Every spring and autumn, the company matches the number of virtual trees by planting real trees in the deserts of Ningxia Hui Autonomous Region and the Inner Mongolia Autonomous Region. 

Yi Xing, a project manager of Ant Forest, told Global Times that more than 55,520,000 real trees had been planted from 2016 to 2019, covering about 50,700 ha across China.

“It combines the internet, finance and a low-carbon lifestyle together that contributes to mitigating desertification,” Yi said.

The Wuwei region in Inner Mongolia has invented sand pressing machines with the help of engineering professionals. Private enterprises like RongHua, XinMiao are joining the desertification control initiatives.

The desertification control equipment of Gansu Construction and Investment Group were introduced to carry out the experimental demonstration of mechanical sand pressing technology of multi-functional sand stabilisation machinery.

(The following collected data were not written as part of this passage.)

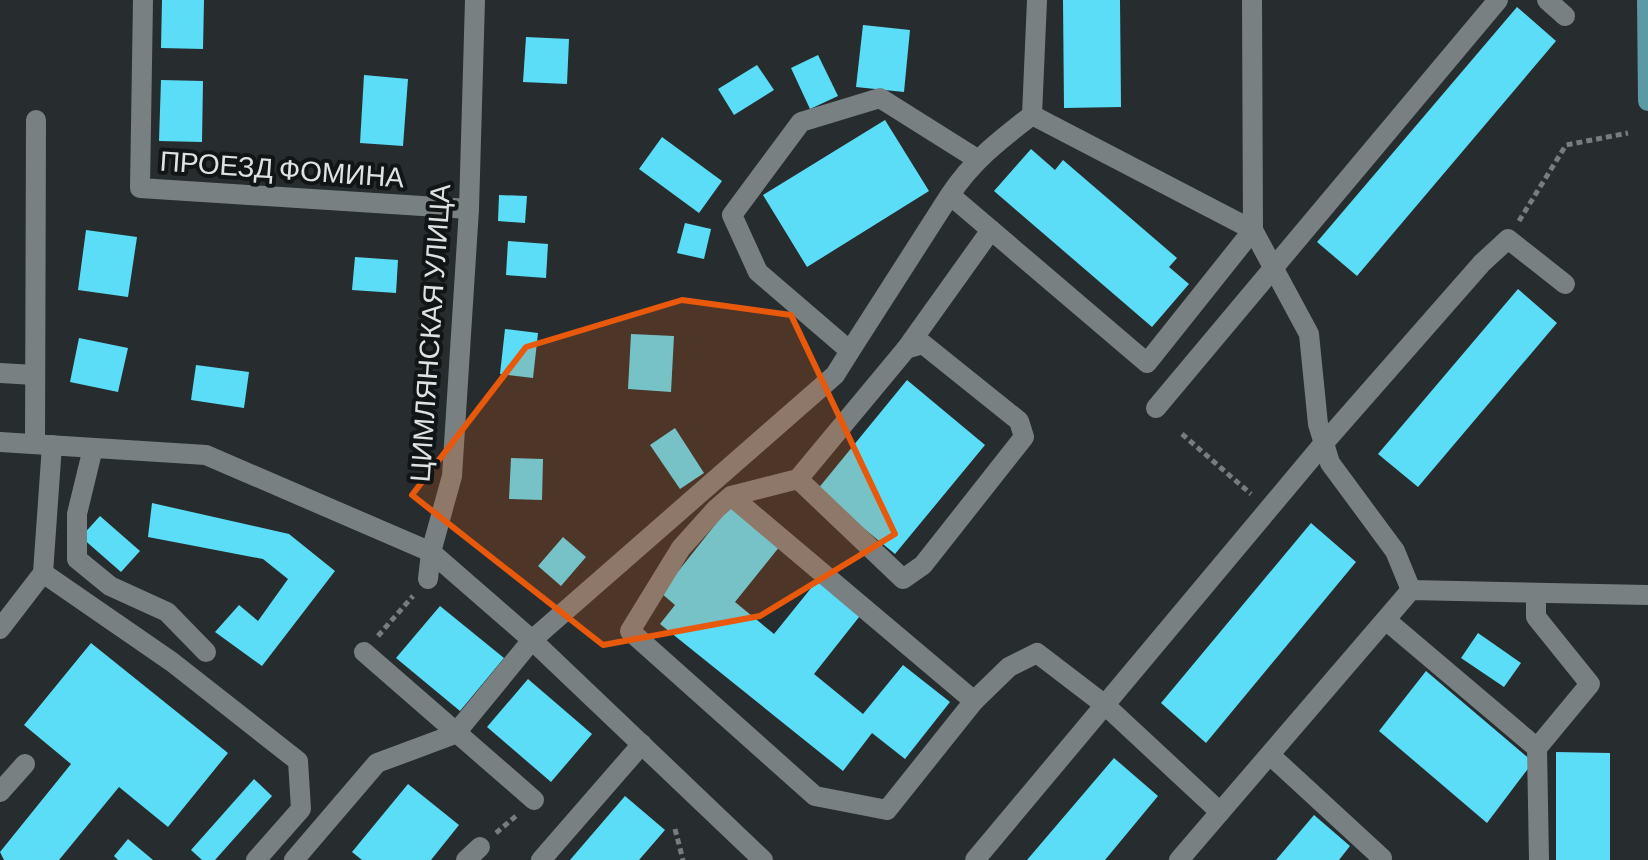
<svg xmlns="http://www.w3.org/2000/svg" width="1648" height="860" font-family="Barlow,sans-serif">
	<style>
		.building { fill: #5bddf7 }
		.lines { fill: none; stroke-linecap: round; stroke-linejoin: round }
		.path { stroke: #777c7e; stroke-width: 5; stroke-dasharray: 6 4; stroke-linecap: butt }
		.minor { stroke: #788081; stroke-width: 20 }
		.major { stroke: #5b99a5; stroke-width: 20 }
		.marked { fill: #e8590c; fill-opacity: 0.2; stroke: #e8590c; stroke-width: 6; stroke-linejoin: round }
		.labels { text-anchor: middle; stroke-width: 8; stroke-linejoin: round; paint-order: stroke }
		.street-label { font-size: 28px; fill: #dee2e3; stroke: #121516 }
	</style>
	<rect width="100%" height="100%" fill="#272d2f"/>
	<g class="building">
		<path d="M162,0H204L203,49L161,48Z"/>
		<path d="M1063,0H1120L1121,107L1064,108Z"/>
		<path d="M1517,7L1556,41L1357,276L1317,242Z"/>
		<path d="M863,25L910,30L904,92L856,87Z"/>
		<path d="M526,37L569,39L567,84L523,82Z"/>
		<path d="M818,55L838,96L810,109L791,68Z"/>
		<path d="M757,65L774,90L734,115L718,89Z"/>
		<path d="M364,75L408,79L403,146L360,143Z"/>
		<path d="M161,80L203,81L202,142L159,141Z"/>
		<path d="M885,120L929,191L807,267L763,195Z"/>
		<path d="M662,137L722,181L699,213L639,169Z"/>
		<path d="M1031,149L1055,170L1063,160L1177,258L1169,267L1189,284L1152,327L994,191Z"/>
		<path d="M499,195L527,196L525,223L498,221Z"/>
		<path d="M685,223L711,229L704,259L677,253Z"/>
		<path d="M86,230L137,237L128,297L78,290Z"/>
		<path d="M508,241L548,244L546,278L506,275Z"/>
		<path d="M355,257L398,260L396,293L352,290Z"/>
		<path d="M1518,289L1557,323L1418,487L1378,454Z"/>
		<path d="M505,329L538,333L533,378L500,374Z"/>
		<path d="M631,334L674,336L671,392L628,389Z"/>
		<path d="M79,338L128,348L118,392L70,382Z"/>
		<path d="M196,365L249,372L244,408L191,400Z"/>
		<path d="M907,380L985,445L895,554L817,490Z"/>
		<path d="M675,428L704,473L680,489L650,445Z"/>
		<path d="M511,458L543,459L542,500L509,499Z"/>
		<path d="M152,503L289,534L335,571L262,666L215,632L239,605L258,621L288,579L263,559L148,537Z"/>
		<path d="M730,506L780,546L735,602L774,634L820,577L863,612L814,674L863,714L903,665L950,702L905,759L872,733L843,771L660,624L675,605L661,593Z"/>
		<path d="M100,516L140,551L121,572L81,537Z"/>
		<path d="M1311,523L1356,562L1206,743L1161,703Z"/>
		<path d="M563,537L586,557L561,586L538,566Z"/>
		<path d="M440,606L504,658L460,711L396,658Z"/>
		<path d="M1478,633L1521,663L1504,687L1461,658Z"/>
		<path d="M91,643L228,753L168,827L119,787L59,860H4L0,852L71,764L24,725Z"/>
		<path d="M1426,671L1533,762L1487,823L1379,731Z"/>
		<path d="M528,679L592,734L551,782L487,727Z"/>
		<path d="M1556,752L1610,753V860H1556Z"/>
		<path d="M1114,758L1158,796L1105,860H1027Z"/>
		<path d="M254,779L272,796L215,860H202L191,850Z"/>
		<path d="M408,784L459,825L431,860H362L352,852Z"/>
		<path d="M625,796L665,830L639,860H570Z"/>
		<path d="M1314,815L1350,846L1339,860H1276Z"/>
		<path d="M128,839L153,860H118L114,856Z"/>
	</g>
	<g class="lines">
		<g class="path">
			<path d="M1519,221L1566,145L1628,133"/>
			<path d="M1182,434L1251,494"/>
			<path d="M378,636L413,596"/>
			<path d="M675,829L683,860"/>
			<path d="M496,833L516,816"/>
		</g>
		<g class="minor">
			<path d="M143,0L140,188L469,209"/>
			<path d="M475,0L469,209L452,476L431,552L532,640L763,860"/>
			<path d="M1252,0L1253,230L1309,334L1318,424L1330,463L1395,551L1411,590"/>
			<path d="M1547,0L1565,16"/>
			<path d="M1032,115L1037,0"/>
			<path d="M906,349L991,230"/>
			<path d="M850,351L758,272L732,215L801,122L880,98L977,159"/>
			<path d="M0,373L35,375"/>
			<path d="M1156,408L1498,0"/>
			<path d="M0,442L206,455L431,552L428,579"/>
			<path d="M35,444L36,120"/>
			<path d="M93,448L77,514V559L110,586L167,612L206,652"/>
			<path d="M731,496L974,701L887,810L815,796L630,631L681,548L716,509L731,496L798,479L906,349L923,344L1019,421L1024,437L923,565L903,579L798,479"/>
			<path d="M43,573L172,662L298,761L301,809L256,860"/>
			<path d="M1536,594V617L1590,684L1537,748L1539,860"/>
			<path d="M1387,621L1537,748"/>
			<path d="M0,629L43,573L52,445"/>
			<path d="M364,652L534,800"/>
			<path d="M974,701L1009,667L1037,653L1105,705L1220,812"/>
			<path d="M1270,755L1382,858L1380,860"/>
			<path d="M0,792L25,764"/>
			<path d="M294,860L377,763L455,734L532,640L835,375L850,351L950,195C972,161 1001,139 1032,115L1253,230L1147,363L950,195"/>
			<path d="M466,860L480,847"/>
			<path d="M541,860L642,744"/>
			<path d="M975,860L1324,443L1482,263L1508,239L1565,284"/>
			<path d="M1179,860L1411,590L1648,595"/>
		</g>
		<path class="major" d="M1647,0L1648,101"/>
	</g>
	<path class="marked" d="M682,300L791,315L895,534L760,616L603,645L412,495L526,347Z"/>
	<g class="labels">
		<g class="street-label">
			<text transform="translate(282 169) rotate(4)" y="10">ПРОЕЗД ФОМИНА</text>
			<text transform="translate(430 333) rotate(-86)" y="10">ЦИМЛЯНСКАЯ УЛИЦА</text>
		</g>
	</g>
</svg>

“Now, a machine to build the straw-checkboard on the surface of the dunes has been built last year in Gansu province. Soon, machines would replace a large workforce to plant straw-checkboard and shrubs,” Zhang Zhisan added.

In his modest bedroom with a coal-fired chimney at the end, Di snuggles out of bed to write about how government, scientists and local communities came together to combat desertification.

“Sand doesn’t crawl to my doorstep anymore. I hope the next generation and technology brings back greenery in the region,” he said.